O Alentejo deu um voto de confiança claro ao atual presidente do Sport Lisboa e Benfica, Rui Costa (Lista G). Nas secções de voto de Beja, Moura, Almodôvar, Vendas Novas, Avis e Portalegre, a Lista G venceu de forma consistente nos quatro órgãos sociais. Apenas em Odemira e Elvas se registaram resultados diferentes, com João Noronha Lopes (Lista F) a superiorizar-se no Conselho Fiscal, mantendo-se, contudo, em segundo lugar nos restantes órgãos.
Em Beja, a Lista G somou 4660 votos (216 votantes) para a Direção, contra 2623 (143 votantes) de Noronha Lopes. Em Vendas Novas, a maior secção alentejana, a diferença ampliou-se: 5242 votos (223 votantes) para Rui Costa e 3589 (182 votantes) para o adversário. Portalegre confirmou a tendência, com 4247 votos (194 votantes) para a Lista G e 2698 (127 votantes) para a F.
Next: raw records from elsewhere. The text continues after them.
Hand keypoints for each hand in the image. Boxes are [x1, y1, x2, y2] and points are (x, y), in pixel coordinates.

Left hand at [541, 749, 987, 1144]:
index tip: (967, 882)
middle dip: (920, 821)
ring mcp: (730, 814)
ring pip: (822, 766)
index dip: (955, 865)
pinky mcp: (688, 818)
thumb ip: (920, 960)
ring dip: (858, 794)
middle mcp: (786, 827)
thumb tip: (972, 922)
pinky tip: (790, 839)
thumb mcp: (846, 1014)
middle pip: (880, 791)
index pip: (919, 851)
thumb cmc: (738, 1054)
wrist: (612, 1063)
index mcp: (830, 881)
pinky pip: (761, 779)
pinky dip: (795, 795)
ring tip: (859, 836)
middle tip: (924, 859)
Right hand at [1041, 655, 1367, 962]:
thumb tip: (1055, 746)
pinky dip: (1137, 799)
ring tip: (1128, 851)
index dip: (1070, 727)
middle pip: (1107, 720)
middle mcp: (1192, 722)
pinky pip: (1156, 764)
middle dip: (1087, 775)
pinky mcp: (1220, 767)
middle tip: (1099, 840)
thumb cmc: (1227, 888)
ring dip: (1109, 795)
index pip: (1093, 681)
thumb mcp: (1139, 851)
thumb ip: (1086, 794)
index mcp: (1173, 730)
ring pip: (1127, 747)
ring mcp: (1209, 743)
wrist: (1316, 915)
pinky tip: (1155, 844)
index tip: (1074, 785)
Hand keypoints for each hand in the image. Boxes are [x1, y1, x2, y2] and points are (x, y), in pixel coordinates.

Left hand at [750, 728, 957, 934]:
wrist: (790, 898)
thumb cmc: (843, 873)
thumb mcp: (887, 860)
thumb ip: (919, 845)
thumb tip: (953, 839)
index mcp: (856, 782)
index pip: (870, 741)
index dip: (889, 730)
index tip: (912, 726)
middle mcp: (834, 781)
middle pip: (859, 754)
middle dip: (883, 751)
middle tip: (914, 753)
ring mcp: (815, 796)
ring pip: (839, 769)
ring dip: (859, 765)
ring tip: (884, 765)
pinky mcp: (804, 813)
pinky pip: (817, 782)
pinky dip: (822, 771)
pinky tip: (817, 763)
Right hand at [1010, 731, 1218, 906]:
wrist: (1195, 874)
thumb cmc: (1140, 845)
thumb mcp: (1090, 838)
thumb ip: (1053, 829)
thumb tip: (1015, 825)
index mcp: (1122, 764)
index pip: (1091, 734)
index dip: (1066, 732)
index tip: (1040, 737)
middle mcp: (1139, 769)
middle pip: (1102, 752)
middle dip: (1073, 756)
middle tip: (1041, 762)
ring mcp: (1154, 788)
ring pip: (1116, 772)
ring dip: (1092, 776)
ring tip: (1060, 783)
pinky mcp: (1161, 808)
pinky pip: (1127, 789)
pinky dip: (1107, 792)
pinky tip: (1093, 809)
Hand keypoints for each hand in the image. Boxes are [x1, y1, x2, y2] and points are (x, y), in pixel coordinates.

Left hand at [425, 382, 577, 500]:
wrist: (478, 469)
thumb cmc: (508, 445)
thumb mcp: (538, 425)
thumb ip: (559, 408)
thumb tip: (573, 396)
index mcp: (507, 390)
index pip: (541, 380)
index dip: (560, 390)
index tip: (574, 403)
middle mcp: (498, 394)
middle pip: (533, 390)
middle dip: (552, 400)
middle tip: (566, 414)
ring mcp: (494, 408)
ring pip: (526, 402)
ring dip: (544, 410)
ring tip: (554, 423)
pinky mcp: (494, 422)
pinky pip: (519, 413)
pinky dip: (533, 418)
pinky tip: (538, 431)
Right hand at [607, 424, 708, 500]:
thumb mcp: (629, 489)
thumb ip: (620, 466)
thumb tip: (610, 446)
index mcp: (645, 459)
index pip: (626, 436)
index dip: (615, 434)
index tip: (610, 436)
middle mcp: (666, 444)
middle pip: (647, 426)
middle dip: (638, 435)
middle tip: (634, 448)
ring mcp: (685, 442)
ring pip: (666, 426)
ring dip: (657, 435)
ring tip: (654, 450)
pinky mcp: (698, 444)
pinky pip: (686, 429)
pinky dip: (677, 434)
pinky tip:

Em Elvas, onde ambos os candidatos tiveram 102 votantes, o desfecho ilustrou o peso da antiguidade associativa: os sócios de Rui Costa totalizaram 2085 votos, enquanto os de Noronha Lopes ficaram pelos 1692. Recorde-se que cada sócio tem um peso proporcional à sua antiguidade: 3, 10, 20 ou 50 votos, consoante os anos de filiação. Assim, a diferença entre “votantes” e “votos” pode alterar substancialmente o resultado.
Apesar do domínio generalizado, Rui Costa não atingiu a maioria absoluta e vai defrontar João Noronha Lopes na segunda volta marcada para 8 de novembro.
Um ato eleitoral sem precedentes
No total, a Lista G foi a mais votada em todos os órgãos sociais: Direção (42,13%), Mesa da Assembleia-Geral (43,01%), Conselho Fiscal (38,69%) e Comissão de Remunerações (45,17%).
A votação decorreu entre as 8h30 e as 22h00 de ontem, 25 de Outubro, em 108 secções espalhadas por Portugal e pelo estrangeiro. No final, 85.422 sócios exerceram o direito de voto, num total de 1.767.676 votos, superando o anterior recorde mundial do Barcelona (57.088 votantes, em 2010).
Sem voto eletrónico, todo o processo foi manual. O presidente da Mesa da Assembleia-Geral, José Pereira da Costa, explicou que “a não aceitação do voto eletrónico obrigou a um apuramento voto a voto, com inserção e validação manuais”. Foram contabilizados cerca de 350 mil votos individuais, distribuídos pelos quatro órgãos.
A “madrugada” eleitoral prolongou-se até cerca das 17 horas deste domingo, mas o desfecho foi inequívoco: um Benfica mobilizado como nunca, capaz de transformar uma eleição interna num evento de escala mundial.
No Alentejo, onde o clube tem raízes profundas e presença em cada concelho, os resultados confirmaram essa vitalidade: um eleitorado fiel, mas exigente, que dividiu a força simbólica do voto entre a história e o futuro do Benfica.